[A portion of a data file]
###

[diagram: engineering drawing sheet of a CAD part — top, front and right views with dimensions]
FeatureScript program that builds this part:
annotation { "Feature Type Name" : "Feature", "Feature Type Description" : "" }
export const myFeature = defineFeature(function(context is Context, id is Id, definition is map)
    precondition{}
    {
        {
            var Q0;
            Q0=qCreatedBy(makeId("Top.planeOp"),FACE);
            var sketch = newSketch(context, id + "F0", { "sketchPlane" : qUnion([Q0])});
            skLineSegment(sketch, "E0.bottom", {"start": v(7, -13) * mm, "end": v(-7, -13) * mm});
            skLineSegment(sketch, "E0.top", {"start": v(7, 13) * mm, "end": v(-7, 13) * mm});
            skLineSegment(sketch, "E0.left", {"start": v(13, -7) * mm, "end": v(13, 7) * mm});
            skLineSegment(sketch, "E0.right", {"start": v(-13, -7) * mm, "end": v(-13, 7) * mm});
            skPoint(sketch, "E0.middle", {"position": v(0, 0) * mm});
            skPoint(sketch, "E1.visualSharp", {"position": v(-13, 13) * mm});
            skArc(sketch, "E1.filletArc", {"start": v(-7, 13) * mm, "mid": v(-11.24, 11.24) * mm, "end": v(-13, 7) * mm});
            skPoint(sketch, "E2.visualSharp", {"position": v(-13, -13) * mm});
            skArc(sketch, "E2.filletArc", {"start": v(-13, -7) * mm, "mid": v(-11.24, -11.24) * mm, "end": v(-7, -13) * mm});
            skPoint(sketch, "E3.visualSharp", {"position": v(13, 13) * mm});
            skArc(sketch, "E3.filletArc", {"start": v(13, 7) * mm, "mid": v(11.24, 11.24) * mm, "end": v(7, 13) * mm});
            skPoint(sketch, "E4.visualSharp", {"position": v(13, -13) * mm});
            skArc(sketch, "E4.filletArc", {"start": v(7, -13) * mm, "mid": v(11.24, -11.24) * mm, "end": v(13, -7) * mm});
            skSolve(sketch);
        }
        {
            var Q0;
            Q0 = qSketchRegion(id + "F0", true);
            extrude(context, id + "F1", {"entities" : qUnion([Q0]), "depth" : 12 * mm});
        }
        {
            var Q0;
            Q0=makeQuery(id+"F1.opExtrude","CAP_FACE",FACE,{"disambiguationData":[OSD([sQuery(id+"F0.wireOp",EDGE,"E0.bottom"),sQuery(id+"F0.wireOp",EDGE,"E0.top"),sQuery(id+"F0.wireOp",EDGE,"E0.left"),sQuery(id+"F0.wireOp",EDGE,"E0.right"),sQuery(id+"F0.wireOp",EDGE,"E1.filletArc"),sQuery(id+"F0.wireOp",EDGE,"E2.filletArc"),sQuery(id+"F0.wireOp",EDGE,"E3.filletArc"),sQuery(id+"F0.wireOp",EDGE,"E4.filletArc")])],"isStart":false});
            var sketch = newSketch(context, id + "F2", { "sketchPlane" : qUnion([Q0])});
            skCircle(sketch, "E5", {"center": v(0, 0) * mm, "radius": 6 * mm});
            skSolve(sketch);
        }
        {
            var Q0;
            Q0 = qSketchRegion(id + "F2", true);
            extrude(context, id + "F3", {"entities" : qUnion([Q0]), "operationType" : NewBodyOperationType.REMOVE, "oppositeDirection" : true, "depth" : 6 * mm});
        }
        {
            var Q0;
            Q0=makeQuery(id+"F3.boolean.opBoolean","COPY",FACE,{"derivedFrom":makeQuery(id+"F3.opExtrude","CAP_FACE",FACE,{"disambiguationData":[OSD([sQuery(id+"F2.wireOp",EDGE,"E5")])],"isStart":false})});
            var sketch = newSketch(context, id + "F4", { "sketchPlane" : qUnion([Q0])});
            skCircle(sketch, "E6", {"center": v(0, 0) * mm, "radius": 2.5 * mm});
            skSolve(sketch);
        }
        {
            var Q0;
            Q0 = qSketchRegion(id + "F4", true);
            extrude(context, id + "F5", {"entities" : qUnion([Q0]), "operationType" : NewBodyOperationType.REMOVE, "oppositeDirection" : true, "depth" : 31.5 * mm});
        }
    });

###

▶ _REQUEST_
Reproduce all of the items above word for word, from the first line to the last.

▶ _THE SOLUTION_
[diagram: engineering drawing sheet of a CAD part — top, front and right views with dimensions]
FeatureScript program that builds this part:
annotation { "Feature Type Name" : "Feature", "Feature Type Description" : "" }
export const myFeature = defineFeature(function(context is Context, id is Id, definition is map)
    precondition{}
    {
        {
            var Q0;
            Q0=qCreatedBy(makeId("Top.planeOp"),FACE);
            var sketch = newSketch(context, id + "F0", { "sketchPlane" : qUnion([Q0])});
            skLineSegment(sketch, "E0.bottom", {"start": v(7, -13) * mm, "end": v(-7, -13) * mm});
            skLineSegment(sketch, "E0.top", {"start": v(7, 13) * mm, "end": v(-7, 13) * mm});
            skLineSegment(sketch, "E0.left", {"start": v(13, -7) * mm, "end": v(13, 7) * mm});
            skLineSegment(sketch, "E0.right", {"start": v(-13, -7) * mm, "end": v(-13, 7) * mm});
            skPoint(sketch, "E0.middle", {"position": v(0, 0) * mm});
            skPoint(sketch, "E1.visualSharp", {"position": v(-13, 13) * mm});
            skArc(sketch, "E1.filletArc", {"start": v(-7, 13) * mm, "mid": v(-11.24, 11.24) * mm, "end": v(-13, 7) * mm});
            skPoint(sketch, "E2.visualSharp", {"position": v(-13, -13) * mm});
            skArc(sketch, "E2.filletArc", {"start": v(-13, -7) * mm, "mid": v(-11.24, -11.24) * mm, "end": v(-7, -13) * mm});
            skPoint(sketch, "E3.visualSharp", {"position": v(13, 13) * mm});
            skArc(sketch, "E3.filletArc", {"start": v(13, 7) * mm, "mid": v(11.24, 11.24) * mm, "end": v(7, 13) * mm});
            skPoint(sketch, "E4.visualSharp", {"position": v(13, -13) * mm});
            skArc(sketch, "E4.filletArc", {"start": v(7, -13) * mm, "mid": v(11.24, -11.24) * mm, "end": v(13, -7) * mm});
            skSolve(sketch);
        }
        {
            var Q0;
            Q0 = qSketchRegion(id + "F0", true);
            extrude(context, id + "F1", {"entities" : qUnion([Q0]), "depth" : 12 * mm});
        }
        {
            var Q0;
            Q0=makeQuery(id+"F1.opExtrude","CAP_FACE",FACE,{"disambiguationData":[OSD([sQuery(id+"F0.wireOp",EDGE,"E0.bottom"),sQuery(id+"F0.wireOp",EDGE,"E0.top"),sQuery(id+"F0.wireOp",EDGE,"E0.left"),sQuery(id+"F0.wireOp",EDGE,"E0.right"),sQuery(id+"F0.wireOp",EDGE,"E1.filletArc"),sQuery(id+"F0.wireOp",EDGE,"E2.filletArc"),sQuery(id+"F0.wireOp",EDGE,"E3.filletArc"),sQuery(id+"F0.wireOp",EDGE,"E4.filletArc")])],"isStart":false});
            var sketch = newSketch(context, id + "F2", { "sketchPlane" : qUnion([Q0])});
            skCircle(sketch, "E5", {"center": v(0, 0) * mm, "radius": 6 * mm});
            skSolve(sketch);
        }
        {
            var Q0;
            Q0 = qSketchRegion(id + "F2", true);
            extrude(context, id + "F3", {"entities" : qUnion([Q0]), "operationType" : NewBodyOperationType.REMOVE, "oppositeDirection" : true, "depth" : 6 * mm});
        }
        {
            var Q0;
            Q0=makeQuery(id+"F3.boolean.opBoolean","COPY",FACE,{"derivedFrom":makeQuery(id+"F3.opExtrude","CAP_FACE",FACE,{"disambiguationData":[OSD([sQuery(id+"F2.wireOp",EDGE,"E5")])],"isStart":false})});
            var sketch = newSketch(context, id + "F4", { "sketchPlane" : qUnion([Q0])});
            skCircle(sketch, "E6", {"center": v(0, 0) * mm, "radius": 2.5 * mm});
            skSolve(sketch);
        }
        {
            var Q0;
            Q0 = qSketchRegion(id + "F4", true);
            extrude(context, id + "F5", {"entities" : qUnion([Q0]), "operationType" : NewBodyOperationType.REMOVE, "oppositeDirection" : true, "depth" : 31.5 * mm});
        }
    });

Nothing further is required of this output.